Computational Modeling: A Key Tool for Preparedness
Further, the authors write that high-performance computing – which in this case included AI-based protein folding and physics-based simulations of viral protein-antibody interactions – provides rapid and reliable results to inform leaders in preparedness.
Janies, in a recent interview, explained the utility of computational modeling as a means of understanding viral mutation as well as predictive thinking concerning how a virus is evolving.
High-performance computational modeling, Janies said, is a pathway for "chipping away at multiple angles of biological variation at speed and scale" to "tune our intuition to the right approaches" for vaccine efficacy and infection control as viruses evolve.

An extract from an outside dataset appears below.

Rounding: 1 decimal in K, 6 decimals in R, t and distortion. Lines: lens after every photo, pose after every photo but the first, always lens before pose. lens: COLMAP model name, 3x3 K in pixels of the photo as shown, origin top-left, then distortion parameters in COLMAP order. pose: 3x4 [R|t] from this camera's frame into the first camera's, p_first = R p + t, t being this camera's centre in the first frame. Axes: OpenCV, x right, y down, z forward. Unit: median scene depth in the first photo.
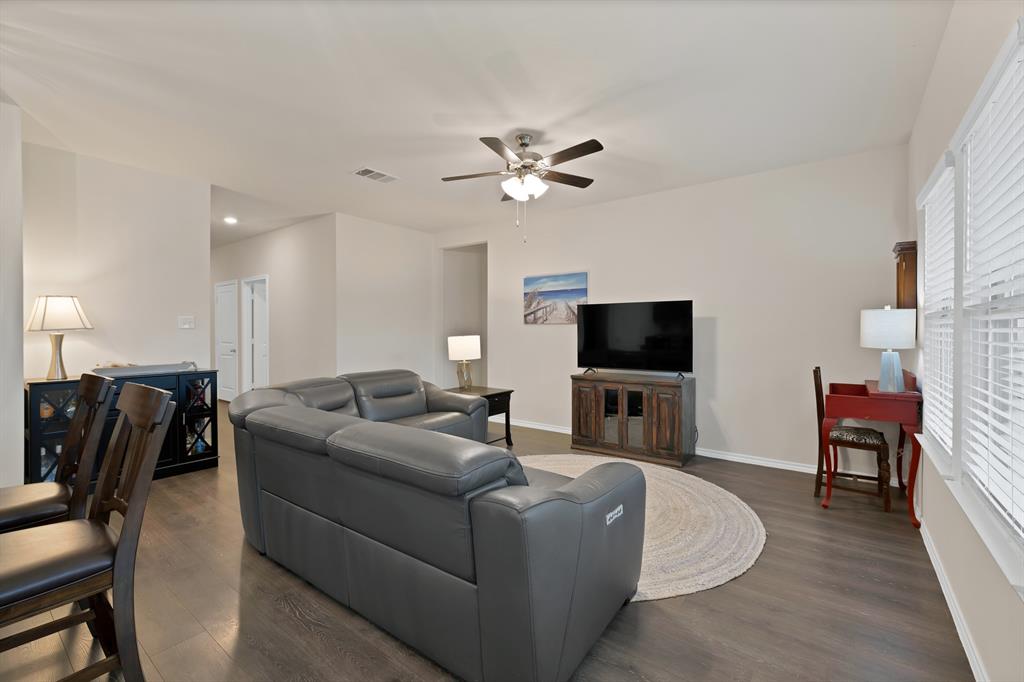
lens RADIAL K [[430.4, 0, 510.2], [0, 430.4, 334.1], [0, 0, 1]] dist [-0.002344, -0.000257]
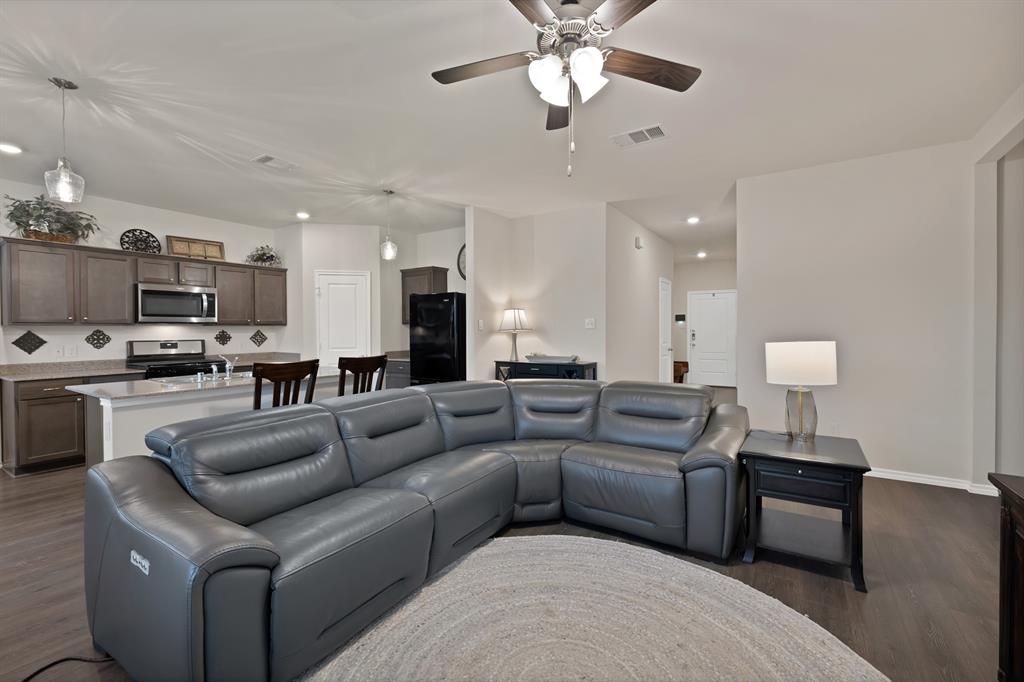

Reference: "Large-scale computational modelling of H5 influenza variants against HA1-neutralising antibodies" by Colby T. Ford, Shirish Yasa, Khaled Obeid, Rafael Jaimes, Phillip J. Tomezsko, Sayal Guirales-Medrano, Richard Allen White and Daniel Janies, 17 March 2025, eBioMedicine.
DOI: 10.1016/j.ebiom.2025.105632
The protein modeling research on H5N1 viral lineages conducted at UNC Charlotte was funded by an Ignite grant from the UNC Charlotte Division of Research. Research used genetic data and metadata from GISAID, the Global Initiative on Sharing All Influenza Data, and the United States National Institutes of Health's GenBank.